Dr. Christina Brennan, vice president of clinical research at Northwell Health's Feinstein Institutes for Medical Research, told "60 Minutes" on Sunday that if she had to choose between a mask or a vaccine, a mask is more important.
"With our social distancing, wearing of the mask, the data's already showing that it's been effective. It's, you know, cost savings, and it's effective. And it can go a long way," said Brennan, who oversees multiple clinical trials using drugs such as Remdesivir, which President Donald Trump received on Oct. 2, to treat Covid-19.
Dr. David Ho, a world renowned virologist working on developing monoclonal antibody therapies for Covid-19 at Columbia University, who also appeared on "60 Minutes," emphasizes the importance of masks too. He tells CNBC Make It that "masks are key right now." But "we need as many tools in our tool box as we can have in dealing with this pandemic," says Ho, and "vaccines and therapies would make a huge difference as well."
Dr. Kevin Tracey, who spoke to "60 Minutes" and heads the Feinstein Institutes for Medical Research at Northwell Health, says masks are key in tackling Covid-19 now.
"The reality is we know the masks work," Tracey, who is doing clinical trials and research around Covid-19 treatments, tells Make It. But also, "we know we need to make therapies and vaccines."
It's a similar case to HIV, says Tracey: treatments for HIV are "pretty effective," but he still advises people to have safe sex with condoms because they can prevent infection.
Masks are "pretty good" at preventing infection, too, Tracey says. "But neither [masks nor vaccines] are perfect."
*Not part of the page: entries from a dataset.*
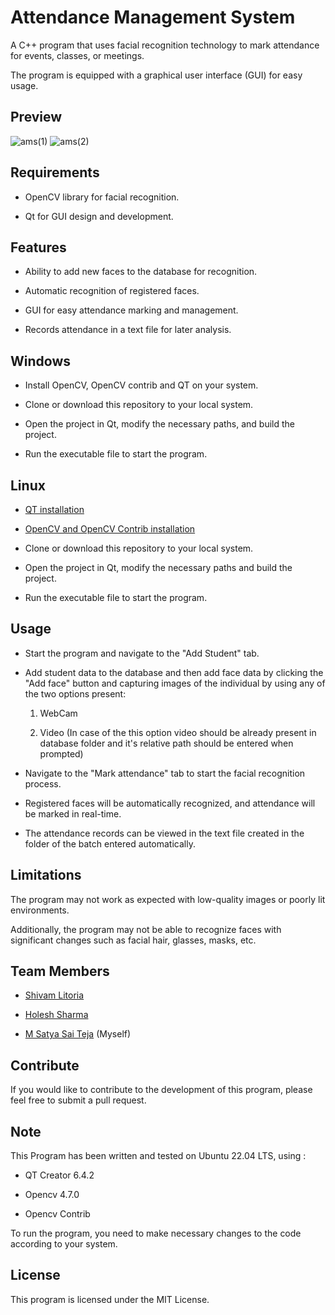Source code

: # Attendance Management System

A C++ program that uses facial recognition technology to mark attendance for events, classes, or meetings. 

The program is equipped with a graphical user interface (GUI) for easy usage.

## Preview

![ams(1)](https://user-images.githubusercontent.com/85508314/219870048-682b438f-e9c5-40e1-9d5a-8e73c0b0da9d.jpg)
![ams(2)](https://user-images.githubusercontent.com/85508314/219870051-a9238672-e775-47a8-9902-46d9be5cc7c7.jpg)

## Requirements

- OpenCV library for facial recognition.

- Qt for GUI design and development.

## Features 

- Ability to add new faces to the database for recognition.

- Automatic recognition of registered faces.

- GUI for easy attendance marking and management.

- Records attendance in a text file for later analysis.

## Windows

- Install OpenCV, OpenCV contrib and QT on your system.
  
- Clone or download this repository to your local system.
  
- Open the project in Qt, modify the necessary paths, and build the project.
  
- Run the executable file to start the program.

## Linux

- [QT installation](https://web.stanford.edu/dept/cs_edu/resources/qt/install-linux)
  
- [OpenCV and OpenCV Contrib installation](https://www.skynats.com/blog/installing-opencv-on-ubuntu-20-04/#)
    
- Clone or download this repository to your local system.
    
- Open the project in Qt, modify the necessary paths and build the project.
  
- Run the executable file to start the program.
    
## Usage    
    
- Start the program and navigate to the "Add Student" tab.

- Add student data to the database and then add face data by clicking the "Add face" button and capturing images of the individual by using any of the two options present:

    1. WebCam

    2. Video (In case of the this option video should be already present in database folder and it's relative path should be entered when prompted)

- Navigate to the "Mark attendance" tab to start the facial recognition process.

- Registered faces will be automatically recognized, and attendance will be marked in real-time.

- The attendance records can be viewed in the text file created in the folder of the batch entered automatically.

## Limitations 

The program may not work as expected with low-quality images or poorly lit environments. 

Additionally, the program may not be able to recognize faces with significant changes such as facial hair, glasses, masks, etc.

## Team Members

- [Shivam Litoria](https://github.com/Litoriashiv)

- [Holesh Sharma](https://github.com/holesh01)
    
- [M Satya Sai Teja](https://github.com/imsatyasaiteja) (Myself)

## Contribute

If you would like to contribute to the development of this program, please feel free to submit a pull request.

## Note 

This Program has been written and tested on Ubuntu 22.04 LTS, using : 

- QT Creator 6.4.2

- Opencv 4.7.0

- Opencv Contrib 

To run the program, you need to make necessary changes to the code according to your system.

## License

This program is licensed under the MIT License.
Multiple studies throughout the pandemic have found that wearing masks is linked to lower transmission rates. Tracey cited a recent study from Northwell Health that found healthcare workers had a lower infection rate than the general public because they wore PPE at all times.
While the study is good news, Tracey says we still need a vaccine and therapies to fight Covid-19 going forward. He predicts effective Covid-19 therapies will be readily available in another year or two.